» Text segment
MYSTERY, what mystery? Canadian business tycoon Ron Dixon, whose absentee chairmanship of Dundee FC has given rise to an industry of rumour, speculation, and innuendo as the club profile has risen in the build-up to Sunday's Coca-Cola Cup final against Aberdeen, broke silence from his Vancouver home this week to ask what all the fuss is about.

``It's very curious,'' he said in a relaxed tone. ``Most of the stuff I read is about these interfering, egotistical chairmen. Then you find a chairman like me who stays the hell out of the way and lets them get on, and the next thing you know is you get criticism for that. I guess the rule of the game is if you try to do anything in the modern world, someone's going to take a pot-shot at you.''

In a three-hour interview 56-year-old Dixon displays insight, optimism, wit and obvious affection for the club in which he has a #2m investment and whose progress he monitors closely from a distance of 6000 miles.

He talks highly of the sheer character and motivational abilities of manager Jim Duffy, with keen excitement of rising young stars Neil McCann and Jim Hamilton, and with appreciation for the loyalty of an unpaid board, led in his one-year absence from Dundee by vice-chairman Malcolm Reid and managing director Nigel Squire.

``I see the results and I see some of the write-ups,'' he confirms. ``I've known they made the Coca-Cola final since they beat Airdrie.'' The question everyone wants to ask is will he fly over to join the club for its sell-out date at Hampden? ``I've still got some time to try and work it out,'' he responds. ``If I'm not there my heart will still be with them, as it always is. If I go over it will have to be spontaneously because I have a very busy week for me to be hot-footing it off for pleasure, because I really have no business reason to come over.''

This same business instinct, developed over 35 years with interests that have spread to a dozen different countries in five continents, cautions him it might be best to stay away. ``It's taken me a long time to work out that if it ain't broke, don't fix it,'' he says.

» Excerpted data
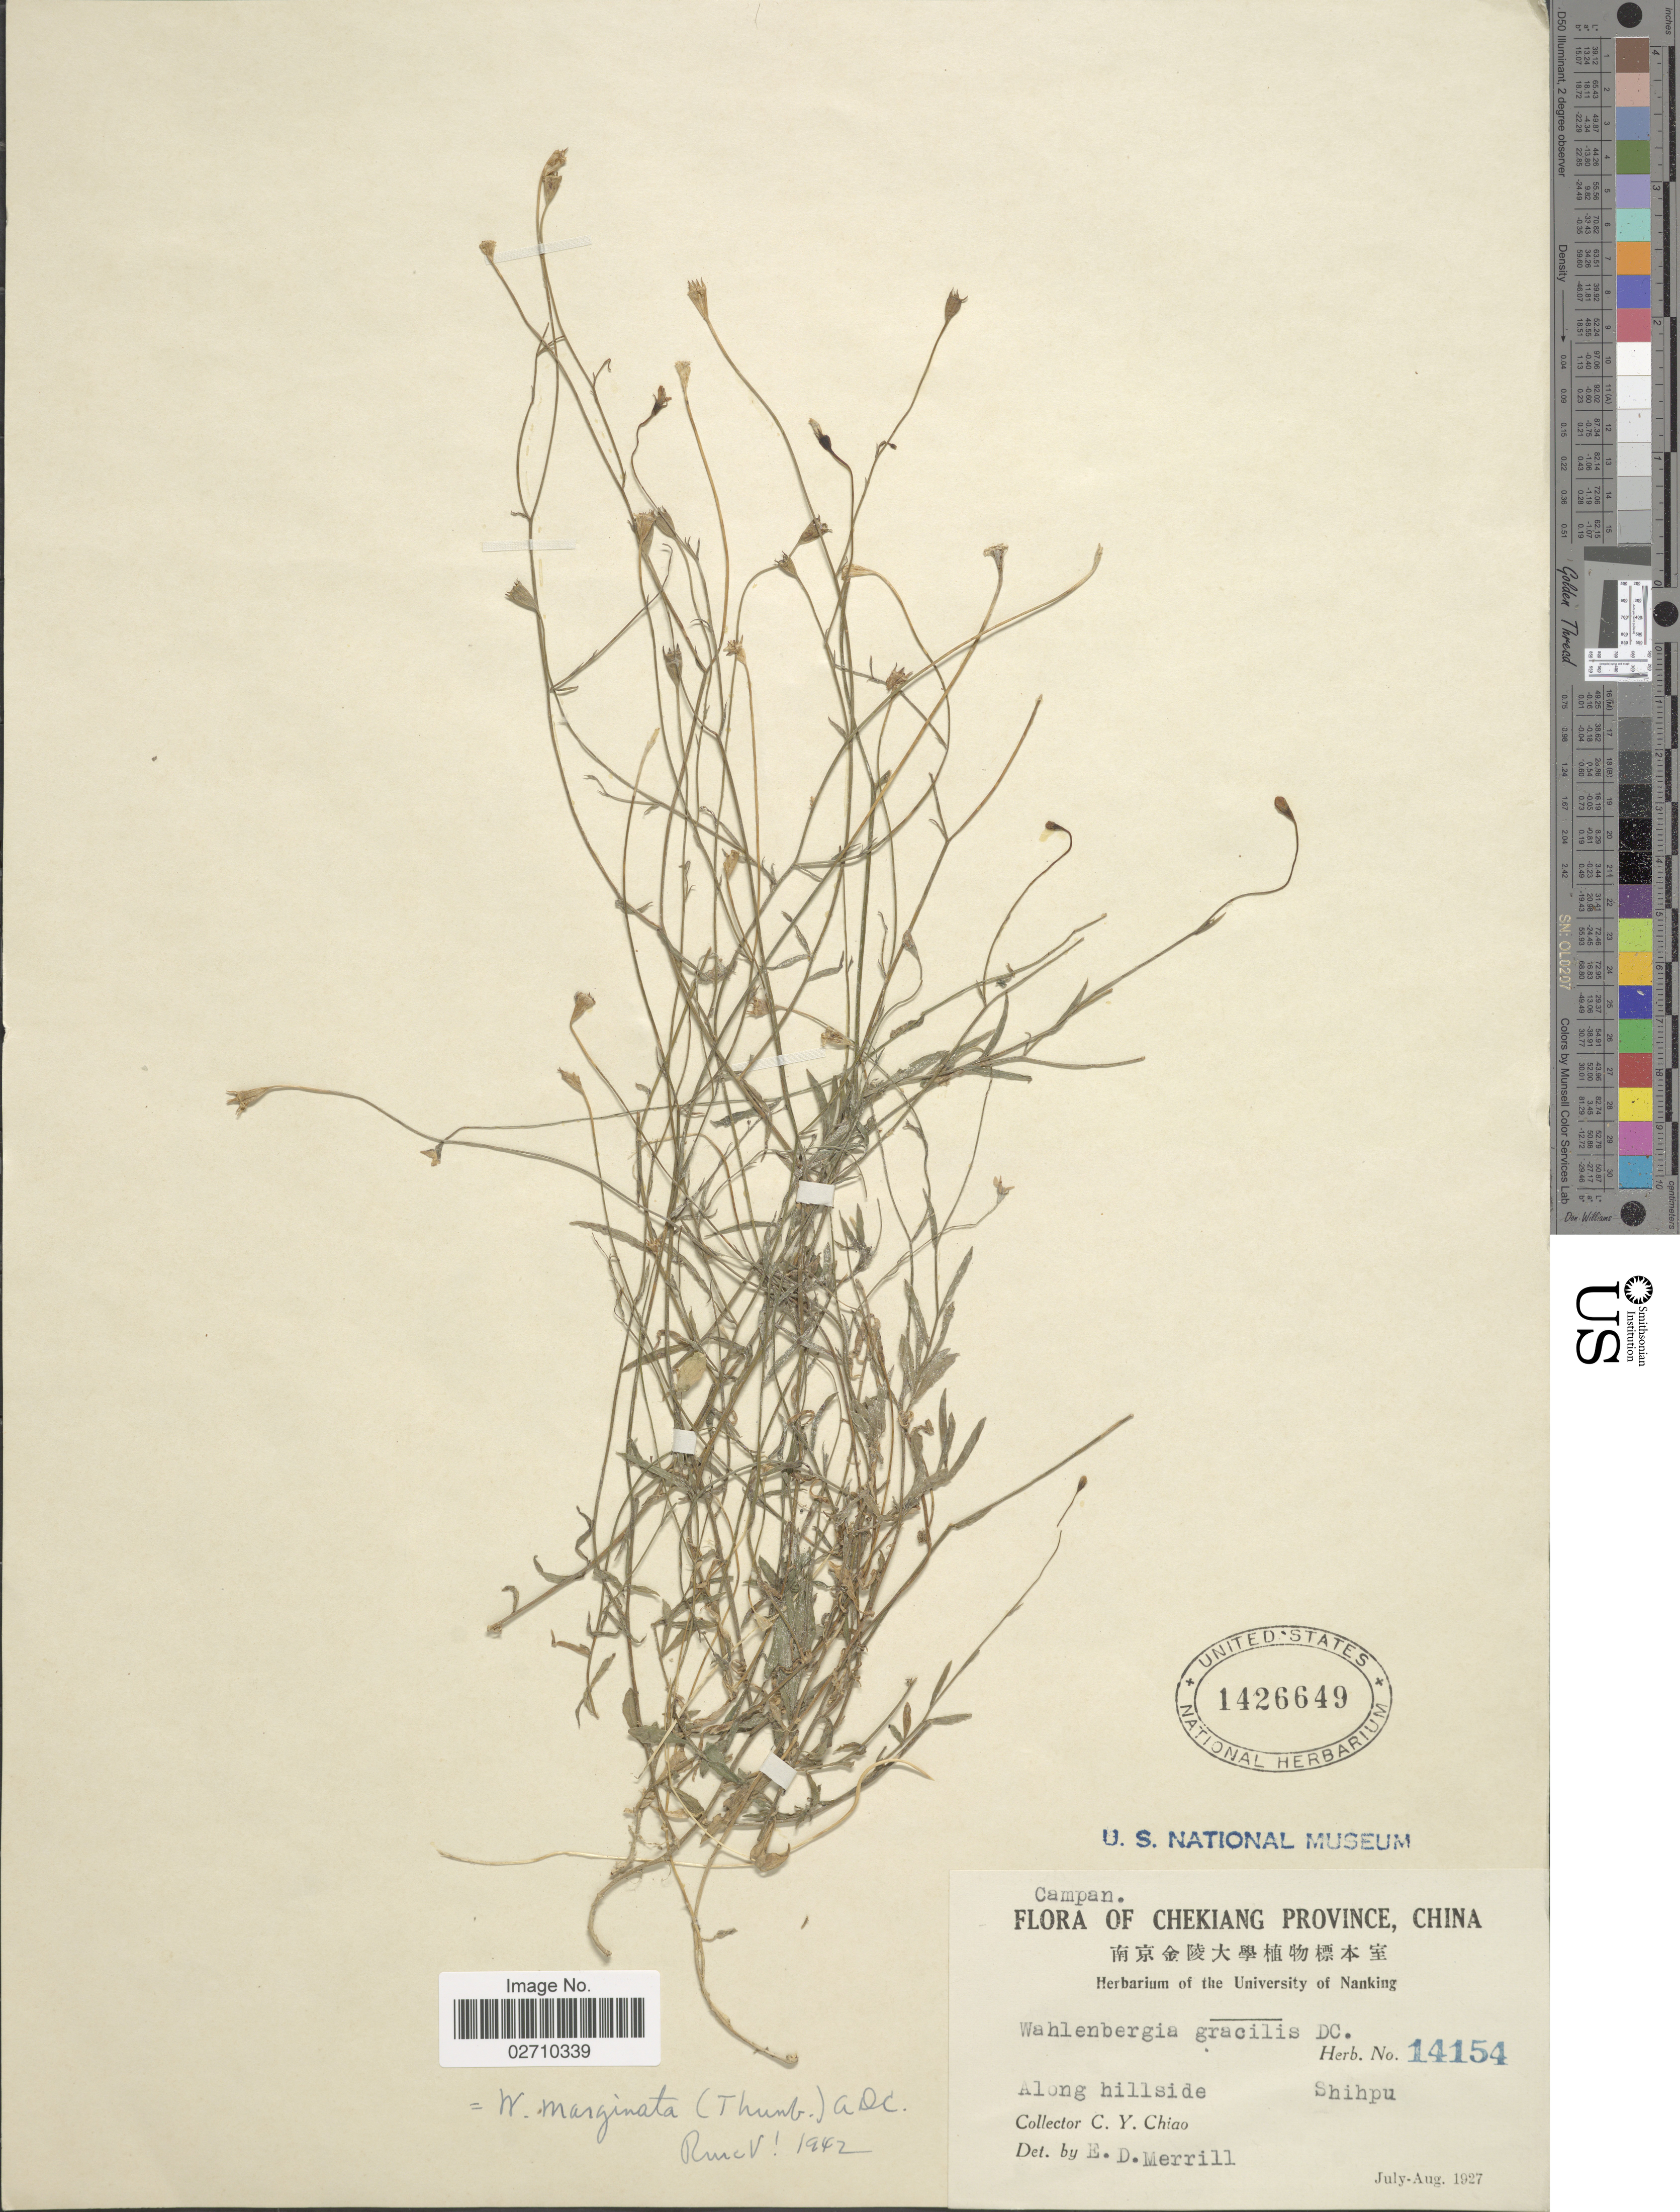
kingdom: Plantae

* * *

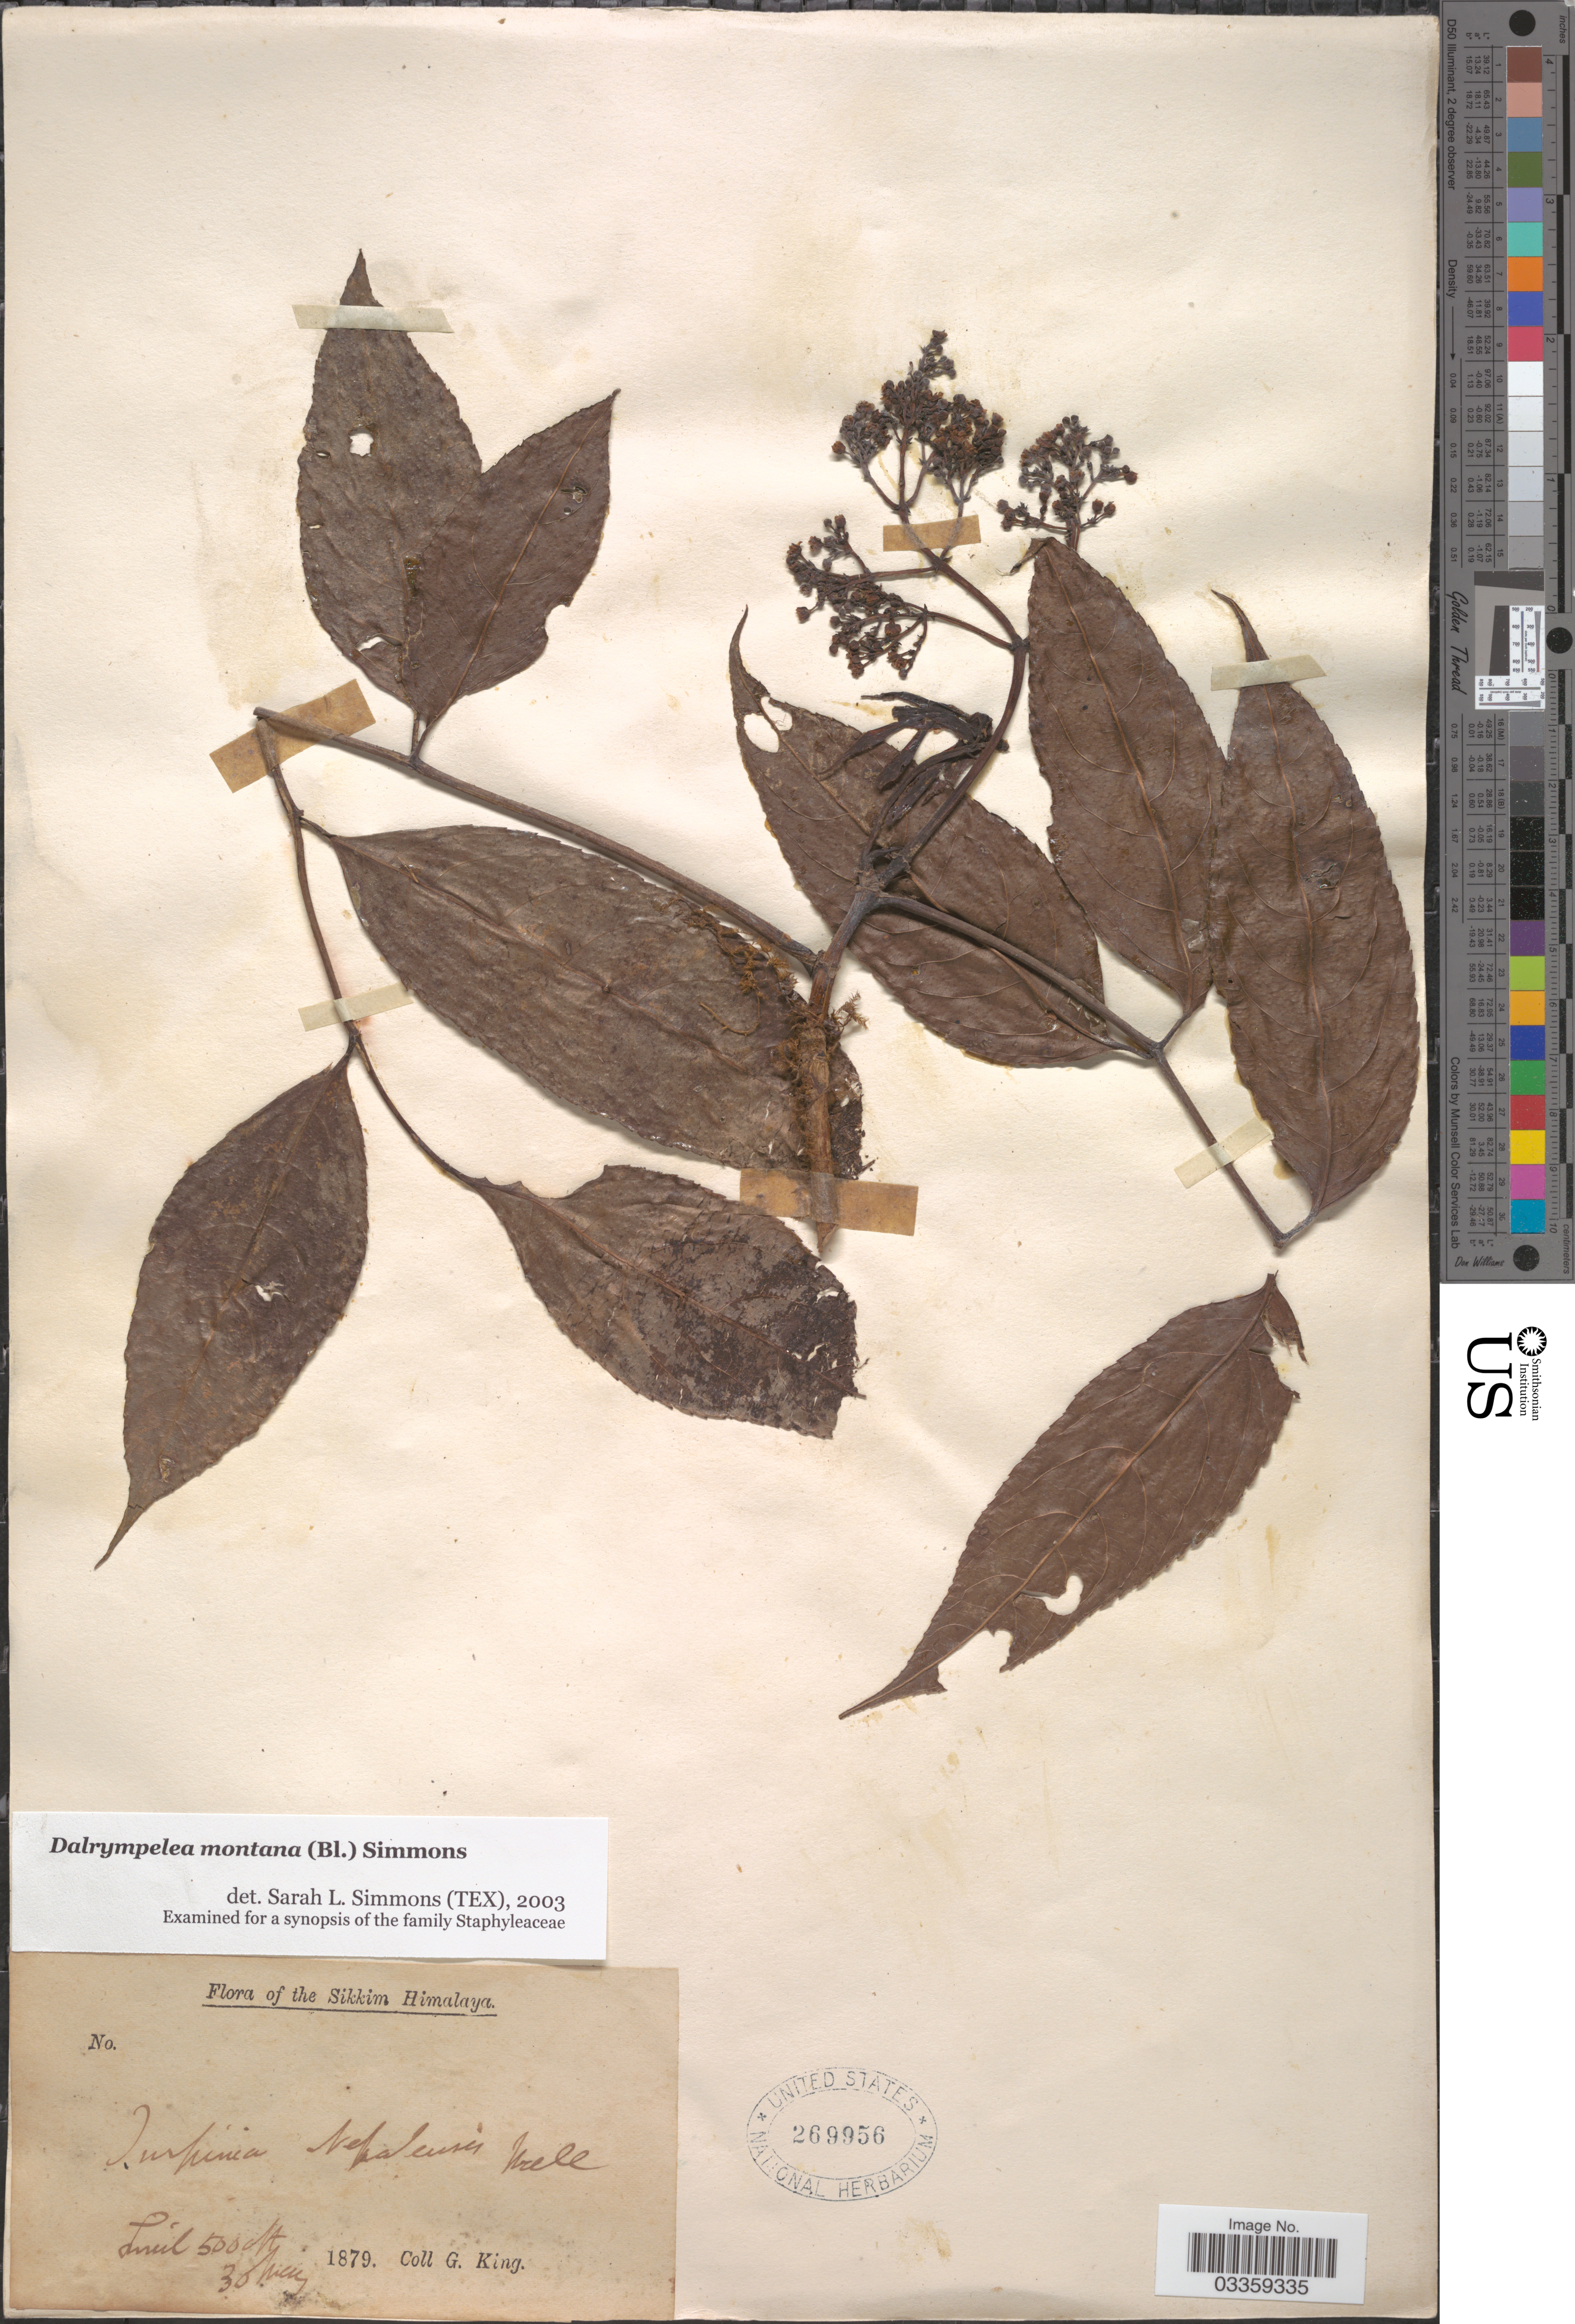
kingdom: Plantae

» The tasks
(1) Answer these questions about the Dundee FC article, one line each:
(a) From which city did Dixon speak?
(b) How old is Dixon?
(c) Who led the board while Dixon was away from Dundee?
(2) Resume the Dundee FC article after its final sentence and continue it in the same style.

» Answers for the tasks
(1)
(a) Vancouver
(b) 56
(c) Vice-chairman Malcolm Reid and managing director Nigel Squire

(2)
It is a formula he may be tempted to apply to Dundee FC this weekend.

Neither would this appear to represent the only strategy over the portrayal of Dixon as a chairman whose telephone numbers have all been discontinued, who has not been in touch since the spring and who has displayed apparent indifference over his financial and personal involvement. He decides it is time to blow the myth.

With wry amusement, he explains: ``When I said to Nigel, `Why did you encourage this business of me not being around?' He says, `Well, Ron, I'm trying to get a buzz going here. We've got a winning team, a great coach, a great young team, but we're getting crowds of 2700 to 2800.' So, he says, `I went live with this story. The next game we got 10,000 fans.' He says it's all part of marketing. I said it seemed a strange marketing strategy to me, but strange or not, it works.''

He claims the reality is different, even if it ruins something of a Dixon mystique: ``I stay in touch in various ways. In the last two months I've probably spoken to eight or nine people. I've spoken to Nigel Squire in the last month since I got back from Asia.

I wasn't in touch for a long period of time because I bought a new business in January with 4000 employees that was in trouble. That occupied me for six months. Then, with my regular trips back to Asia, it's been a busy 1995.

``The club is now financially secure, so they don't need to phone me every two weeks asking me for money. So, there was a combination of reasons. It was no big deal from my point of view, but it was obviously a big deal to some people.

``Nigel Squire said I was this man who knows as much about soccer as he does about ice hockey, and he's got that right. The other directors evidently gave him hell for saying that. I disagree. I think that part of Nigel's charm is that he shoots from the hip and is a bit of a wise-cracker. I don't hold a grudge for that.''

As recently as last Friday Mr Squire was still perpetuating the line that he had received no word from Mr Dixon. Yesterday he admitted a private contact from his Canadian chairman two weeks ago, the first in a number of months. ``It wasn't a scam,'' Mr Squire denied. ``The board has had no official contact, and no-one on the board has said that they have heard from Mr Dixon. I was telling the truth as I saw it.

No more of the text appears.